Why do AI assistants hallucinate Terraform arguments?

Training corpora mix multiple incompatible generations of Terraform: 0.11 HCL, 0.12+ syntax, community modules like terraform-aws-modules/eks, and raw provider resources across many provider versions. The model statistically blends them, producing arguments like enable_irsa = true on a raw aws_eks_cluster resource — an input that belongs to a community module, not the resource. The output is syntactically fluent and functionally invalid, which is precisely what makes it dangerous.

What is the confidence-competence gap in AI code generation?

AI assistants express uniform confidence regardless of actual competence: the tone of a correct boilerplate answer and a hallucinated IAM policy is identical. Human experts signal uncertainty; models do not. Reviewers therefore cannot use fluency as a proxy for correctness, and every claim about provider behavior, security semantics, or API contracts must be validated mechanically.

What kinds of infrastructure tasks are AI assistants reliably good at?

Tasks with stable, well-documented schemas heavily represented in training data: Kubernetes manifests (NetworkPolicies, Deployments), unit test scaffolding, boilerplate Python/Bash, SQL queries, regex, and one-shot format conversions. Reliability collapses on tasks requiring current provider-version knowledge, cross-resource security reasoning (IAM blast radius), or organization-specific context the model cannot see.

How should teams govern AI-generated infrastructure code?

§ Data segment:
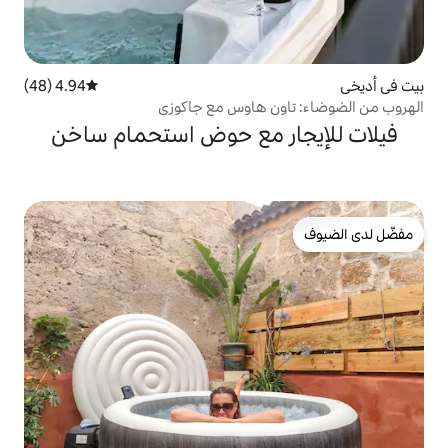
4.94 (48)
متوسط التقييم 4.94 من 5، 48 مراجعات
ن هاوس مع جاكوزي
ر مع حوض استحمام ساخن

§ Required tasks:
1. From the FAQ on AI assistants and Terraform, set down the passage between "AI assistants express" and "be validated mechanically.", inclusive.
2. In the FAQ on AI assistants and Terraform, which argument is given as an example of one wrongly placed on a raw aws_eks_cluster resource?
3. Extend the FAQ on AI assistants and Terraform past its last line.

§ Written responses:
1.
AI assistants express uniform confidence regardless of actual competence: the tone of a correct boilerplate answer and a hallucinated IAM policy is identical. Human experts signal uncertainty; models do not. Reviewers therefore cannot use fluency as a proxy for correctness, and every claim about provider behavior, security semantics, or API contracts must be validated mechanically.

2. enable_irsa = true

3.
Four controls: zero-trust adoption (AI code gets the same review as code from an unknown forum); data-leakage prevention (no secrets, PII, or network maps in prompts; enterprise instances with retention opt-outs); mandatory automated validation (tflint, checkov, kubeconform in pre-commit and CI catch hallucinated syntax mechanically); and the junior-engineer heuristic — treat output as work from a talented but inexperienced engineer with no security intuition and no memory of your production environment.

What prompt patterns produce better infrastructure code from AI assistants?

Constraint-rich prompts: pin the provider version, state security requirements explicitly (no public endpoints, no secret logging), demand a dry-run mode, and require validation commands in the answer. Vague prompts sample from the model's entire mixed-quality training distribution; constrained prompts collapse the distribution toward reviewable, current, secure output.

Do AI coding assistants make DevOps engineers less necessary?

They shift the premium skill from writing code to auditing it. Generating a plausible EKS module now takes seconds; knowing that its node group lacks a launch template with IMDSv2 enforcement still requires an engineer who understands the underlying system. Teams that pair assistants with strong review culture and mechanical guardrails get the productivity without inheriting the failure modes.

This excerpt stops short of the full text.